Elastic collision in two dimensions occurs when two bodies initially traveling along same straight line collides without any loss of kinetic energy and after collision move along different directions in a plane.

Let’s consider that there are two masses $ \displaystyle {{m}_{1}}$ and $ \displaystyle {{m}_{2}}$ of bodies $ \displaystyle A$ $ \displaystyle B$ moving initially along the X-axis with velocities $ \displaystyle {{u}_{1}}$ and $ \displaystyle {{u}_{2}}$ respectively.

When the condition $u_1 > u_2$ holds, the two bodies come into contact and collide.

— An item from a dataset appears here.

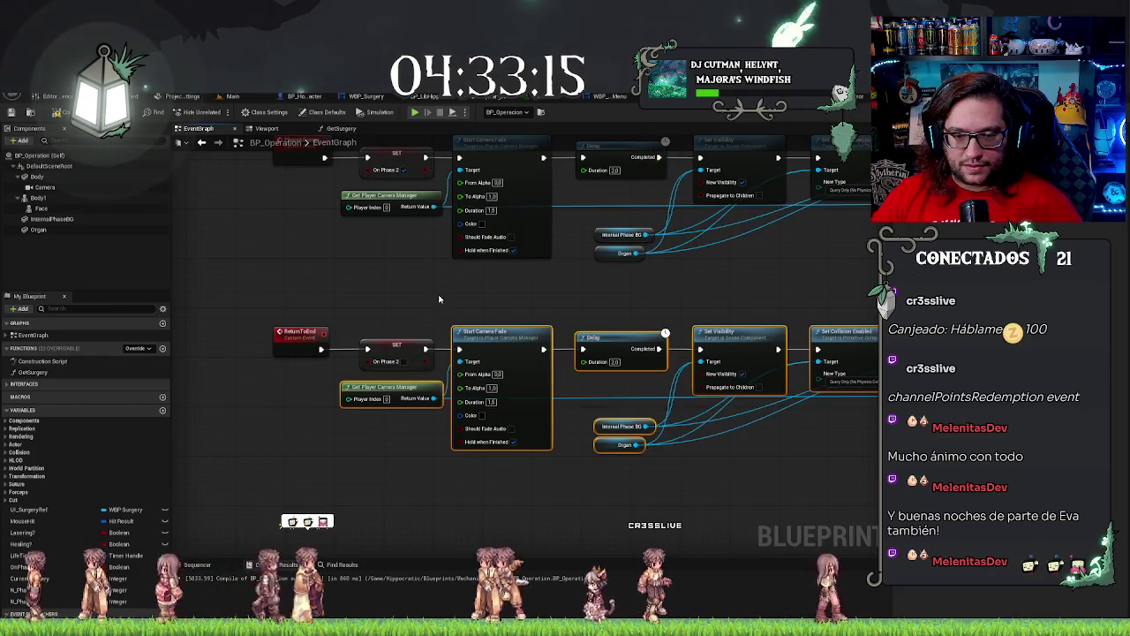
pyautogui.moveTo(491, 501)
pyautogui.mouseDown()
pyautogui.moveTo(418, 491)
pyautogui.moveTo(485, 496)
pyautogui.mouseUp()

After the collision, body A moves with a velocity $v_1$ at an angle $\theta$ with respect to the X-axis, while body B moves with velocity $v_2$ at an angle $\phi$ with the X-axis, as depicted in figure below.

Since this is an elastic collision, the total kinetic energy remains conserved.

Total kinetic energy after the collision is equal to the total kinetic energy before the collision i.e.

$\displaystyle \frac{1}{2}{{m}_{1}}v_{1}^{2}+\frac{1}{2}{{m}_{2}}v_{2}^{2}$ $\displaystyle =\frac{1}{2}{{m}_{1}}u_{1}^{2}+\frac{1}{2}{{m}_{2}}u_{2}^{2}\ldots \left( {\text{14}} \right)$

\[
\Rightarrow m_1 v_1^2 + m_2 v_2^2 = m_1 u_1^2 + m_2 u_2^2 \tag{15}
\]

In an elastic collision, momentum is also conserved. Along the X-axis, this means that the total linear momentum before and after the collision remains the same:

$ \displaystyle {{m}_{1}}{{v}_{1}}\cos \theta +{{m}_{2}}{{v}_{2}}\cos \phi $ $ \displaystyle ={{m}_{1}}{{u}_{1}}+{{m}_{2}}{{u}_{2}}\ldots \left( {\text{16}} \right)$

Since both bodies are initially moving along the X-axis, their initial linear momentum along the Y-axis is zero. After the collision, the total Y-axis momentum becomes:

\[
m_1 v_1 \sin \theta – m_2 v_2 \sin \phi = 0 \tag{17}
\]

With the three equations (15), (16), and (17), there are four unknowns to calculate: $v_1$, $v_2$, $\theta$, and $\phi$. Since solving all four unknowns isn’t feasible with just these three equations, we need to measure at least one parameter experimentally — such as the final velocities ($v_1$, $v_2$) or the angles ($\theta$, $\phi$) of bodies A and B after the collision.